As a manufacturer, we encounter variations in feedstocks, reaction conditions, and, more importantly, the kind of technical demands that downstream formulators report back to us. Ethoxylated(3) TMPTA (3EO-TMPTA) results from repeated fine-tuning across many batches and pilot-scale trials. Instead of delivering an off-the-shelf standard, we spent years adjusting the ethoxylation level and optimizing acrylation conditions, because the needs of our UV-curing customers differ from those using traditional TMPTA in waterborne adhesives or automotive coatings.
The foundation of our ethoxylated TMPTA is based on the classic TMPTA (trimethylolpropane triacrylate) structure, but with three ethylene oxide units grafted onto each of the triol’s arms. We control molecular weight fairly tightly — nominally around 470–500 depending on the batch. Sometimes, suppliers let ethoxylation run wide, which leads to higher molecular weights and less predictable viscosity. Here, that doesn’t happen. The as-manufactured product delivers a clear, pale liquid with a viscosity that falls in the sweet spot for many coating and ink formulators: fluid enough to pump and spread at ambient temperatures, but not so runny that it introduces mixing or storage problems.

Objectives
a. Answer these from the 3EO-TMPTA text:
(i) What two things did the manufacturer spend years adjusting and optimizing?
(ii) What nominal molecular weight range does the text give?
(iii) What does the as-manufactured product look like?
b. Write one or two further paragraphs continuing the 3EO-TMPTA product description, starting after its last sentence.

Information provided
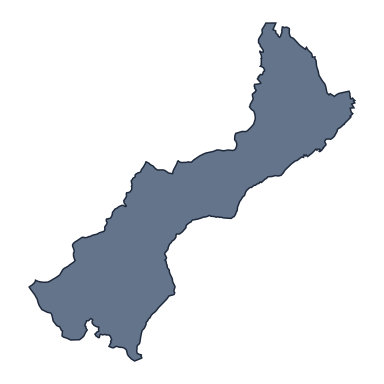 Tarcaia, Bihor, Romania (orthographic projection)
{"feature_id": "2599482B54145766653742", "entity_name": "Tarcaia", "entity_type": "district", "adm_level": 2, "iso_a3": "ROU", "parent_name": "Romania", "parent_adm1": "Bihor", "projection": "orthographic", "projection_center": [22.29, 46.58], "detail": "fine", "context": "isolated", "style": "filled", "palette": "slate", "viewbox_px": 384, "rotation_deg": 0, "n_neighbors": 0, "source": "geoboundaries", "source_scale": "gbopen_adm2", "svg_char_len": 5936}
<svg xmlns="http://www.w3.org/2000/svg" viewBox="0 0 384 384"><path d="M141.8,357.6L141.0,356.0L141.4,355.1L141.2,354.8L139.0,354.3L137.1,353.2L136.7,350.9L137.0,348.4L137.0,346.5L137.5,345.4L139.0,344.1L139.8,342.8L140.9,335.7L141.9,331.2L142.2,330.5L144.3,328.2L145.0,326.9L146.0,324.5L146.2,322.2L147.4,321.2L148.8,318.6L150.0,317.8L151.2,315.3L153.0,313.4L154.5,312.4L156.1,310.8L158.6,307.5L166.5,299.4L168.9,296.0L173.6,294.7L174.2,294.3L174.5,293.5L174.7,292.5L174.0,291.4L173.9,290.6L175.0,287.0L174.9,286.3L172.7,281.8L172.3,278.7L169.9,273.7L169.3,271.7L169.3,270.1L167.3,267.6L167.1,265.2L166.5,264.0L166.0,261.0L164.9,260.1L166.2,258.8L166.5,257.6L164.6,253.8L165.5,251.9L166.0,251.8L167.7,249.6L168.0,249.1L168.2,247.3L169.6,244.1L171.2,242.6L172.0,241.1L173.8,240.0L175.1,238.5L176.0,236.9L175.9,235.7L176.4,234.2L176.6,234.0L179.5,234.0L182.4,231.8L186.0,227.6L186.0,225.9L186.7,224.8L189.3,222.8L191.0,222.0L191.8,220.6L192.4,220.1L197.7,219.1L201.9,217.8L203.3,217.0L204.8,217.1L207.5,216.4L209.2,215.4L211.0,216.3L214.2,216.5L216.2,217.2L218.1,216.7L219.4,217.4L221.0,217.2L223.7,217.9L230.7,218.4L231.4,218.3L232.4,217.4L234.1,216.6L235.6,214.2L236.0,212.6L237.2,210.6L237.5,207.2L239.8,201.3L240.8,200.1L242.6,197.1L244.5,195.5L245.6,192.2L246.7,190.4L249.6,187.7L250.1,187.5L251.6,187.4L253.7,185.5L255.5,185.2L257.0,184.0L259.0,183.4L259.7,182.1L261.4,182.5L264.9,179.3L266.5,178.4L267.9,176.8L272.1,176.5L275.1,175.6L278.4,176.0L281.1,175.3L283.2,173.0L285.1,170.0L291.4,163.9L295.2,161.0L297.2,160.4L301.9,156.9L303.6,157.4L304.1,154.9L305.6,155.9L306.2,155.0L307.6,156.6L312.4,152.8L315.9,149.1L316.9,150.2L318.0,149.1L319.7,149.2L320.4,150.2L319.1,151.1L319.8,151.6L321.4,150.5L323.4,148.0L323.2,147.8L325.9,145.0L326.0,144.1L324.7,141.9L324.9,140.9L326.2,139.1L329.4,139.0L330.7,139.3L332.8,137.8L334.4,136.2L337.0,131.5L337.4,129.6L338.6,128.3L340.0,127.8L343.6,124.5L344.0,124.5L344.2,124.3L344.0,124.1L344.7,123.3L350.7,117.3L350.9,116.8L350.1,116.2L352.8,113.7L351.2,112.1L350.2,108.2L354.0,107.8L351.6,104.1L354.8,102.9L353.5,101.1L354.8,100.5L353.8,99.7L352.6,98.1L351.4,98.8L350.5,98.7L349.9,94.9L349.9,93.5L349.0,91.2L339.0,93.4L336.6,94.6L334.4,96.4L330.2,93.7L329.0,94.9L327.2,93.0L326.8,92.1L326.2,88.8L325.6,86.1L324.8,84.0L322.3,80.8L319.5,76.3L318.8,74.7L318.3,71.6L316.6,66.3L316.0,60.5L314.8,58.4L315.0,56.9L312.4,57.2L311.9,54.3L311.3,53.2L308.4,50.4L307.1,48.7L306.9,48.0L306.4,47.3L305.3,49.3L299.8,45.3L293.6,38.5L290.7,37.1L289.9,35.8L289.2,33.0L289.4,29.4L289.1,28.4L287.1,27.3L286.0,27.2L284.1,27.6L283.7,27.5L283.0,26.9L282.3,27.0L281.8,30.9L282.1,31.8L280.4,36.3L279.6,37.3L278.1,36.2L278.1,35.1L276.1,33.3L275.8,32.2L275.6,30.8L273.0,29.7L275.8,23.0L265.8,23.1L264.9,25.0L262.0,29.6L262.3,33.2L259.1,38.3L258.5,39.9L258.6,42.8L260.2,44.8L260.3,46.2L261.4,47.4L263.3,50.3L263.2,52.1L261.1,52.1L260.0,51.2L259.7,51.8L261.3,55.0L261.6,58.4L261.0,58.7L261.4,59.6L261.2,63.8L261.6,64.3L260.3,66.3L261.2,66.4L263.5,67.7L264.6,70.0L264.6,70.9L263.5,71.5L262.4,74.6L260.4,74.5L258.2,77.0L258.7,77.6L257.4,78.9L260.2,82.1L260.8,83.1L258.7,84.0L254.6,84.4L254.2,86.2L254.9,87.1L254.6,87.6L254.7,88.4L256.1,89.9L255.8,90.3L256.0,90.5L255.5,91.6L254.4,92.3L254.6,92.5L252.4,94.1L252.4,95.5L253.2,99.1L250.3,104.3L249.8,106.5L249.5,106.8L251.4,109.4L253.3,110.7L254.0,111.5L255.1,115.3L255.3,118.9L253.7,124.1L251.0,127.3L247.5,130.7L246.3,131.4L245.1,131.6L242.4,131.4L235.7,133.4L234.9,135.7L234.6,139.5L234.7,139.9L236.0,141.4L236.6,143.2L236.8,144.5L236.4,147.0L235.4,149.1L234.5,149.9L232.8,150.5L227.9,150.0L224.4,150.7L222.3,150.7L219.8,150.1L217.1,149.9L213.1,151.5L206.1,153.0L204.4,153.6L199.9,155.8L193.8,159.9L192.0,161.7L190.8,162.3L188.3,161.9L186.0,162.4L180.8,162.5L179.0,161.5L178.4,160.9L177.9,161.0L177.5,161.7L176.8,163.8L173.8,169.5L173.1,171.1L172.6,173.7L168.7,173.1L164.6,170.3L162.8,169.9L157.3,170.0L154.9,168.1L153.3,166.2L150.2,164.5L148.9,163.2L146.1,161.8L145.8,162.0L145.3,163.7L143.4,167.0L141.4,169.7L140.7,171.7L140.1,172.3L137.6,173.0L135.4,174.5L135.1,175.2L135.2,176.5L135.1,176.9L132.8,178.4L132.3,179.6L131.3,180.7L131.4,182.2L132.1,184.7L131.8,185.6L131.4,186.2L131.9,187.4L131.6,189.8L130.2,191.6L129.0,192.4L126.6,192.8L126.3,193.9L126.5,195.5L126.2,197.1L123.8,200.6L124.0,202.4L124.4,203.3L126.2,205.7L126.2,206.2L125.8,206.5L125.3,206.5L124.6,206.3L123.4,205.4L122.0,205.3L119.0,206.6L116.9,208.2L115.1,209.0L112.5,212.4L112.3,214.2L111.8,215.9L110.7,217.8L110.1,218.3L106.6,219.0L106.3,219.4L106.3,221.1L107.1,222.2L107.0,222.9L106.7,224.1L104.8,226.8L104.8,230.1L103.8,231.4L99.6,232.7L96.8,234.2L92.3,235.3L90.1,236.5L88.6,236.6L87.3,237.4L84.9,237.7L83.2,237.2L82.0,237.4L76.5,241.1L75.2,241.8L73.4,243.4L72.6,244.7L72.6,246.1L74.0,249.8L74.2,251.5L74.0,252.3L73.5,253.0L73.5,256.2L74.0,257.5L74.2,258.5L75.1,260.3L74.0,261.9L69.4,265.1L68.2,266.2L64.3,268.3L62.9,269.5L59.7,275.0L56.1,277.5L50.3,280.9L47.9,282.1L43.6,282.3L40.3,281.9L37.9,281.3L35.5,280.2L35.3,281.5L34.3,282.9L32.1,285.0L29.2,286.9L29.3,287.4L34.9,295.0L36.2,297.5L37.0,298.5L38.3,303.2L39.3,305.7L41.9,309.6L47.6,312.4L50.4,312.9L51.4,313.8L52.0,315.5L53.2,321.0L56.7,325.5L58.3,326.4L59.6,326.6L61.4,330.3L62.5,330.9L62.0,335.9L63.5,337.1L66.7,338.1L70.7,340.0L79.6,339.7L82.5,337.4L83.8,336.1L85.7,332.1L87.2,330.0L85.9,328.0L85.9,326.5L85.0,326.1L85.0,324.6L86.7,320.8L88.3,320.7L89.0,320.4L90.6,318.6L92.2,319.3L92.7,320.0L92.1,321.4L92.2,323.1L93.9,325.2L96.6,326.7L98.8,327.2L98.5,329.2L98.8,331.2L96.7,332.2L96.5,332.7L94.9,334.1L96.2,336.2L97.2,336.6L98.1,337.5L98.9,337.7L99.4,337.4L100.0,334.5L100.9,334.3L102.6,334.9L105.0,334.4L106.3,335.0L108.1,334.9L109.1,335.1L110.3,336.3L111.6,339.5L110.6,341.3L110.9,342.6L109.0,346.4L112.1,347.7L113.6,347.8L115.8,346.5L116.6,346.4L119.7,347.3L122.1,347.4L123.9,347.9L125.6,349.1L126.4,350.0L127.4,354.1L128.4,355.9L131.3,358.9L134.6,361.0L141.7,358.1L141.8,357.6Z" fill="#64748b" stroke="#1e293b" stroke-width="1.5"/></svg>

Response list
a.
(i) The ethoxylation level and the acrylation conditions.
(ii) Around 470–500, depending on the batch.
(iii) A clear, pale liquid.

b.
We have watched the product move from our reactors and into customer formulations for UV-curable inks and coatings. The benefit usually cited is a reduced skin-irritation profile compared to standard TMPTA, while still pushing reactivity and crosslink density to a level suited for fast production lines. For customers in the graphic arts or packaging sectors, a lower viscosity helps with pigment wetting and blending. Printers running high-speed presses have fewer stoppages related to gelling or tack buildup, and maintenance teams aren’t sent scrambling to deal with clogged nozzles or sticky rollers.
Customers in adhesives have come back to us with feedback tied to the lower surface tension enabled by the ethoxylate groups. If you coat substrates that tend to resist wetting — such as plastics or metals — this product finds its way onto tough-to-bond surfaces and lays down the necessary functional groups for polymerization. The result: fewer defects on line, less time spent reworking faulty laminates, and reduced downstream labor.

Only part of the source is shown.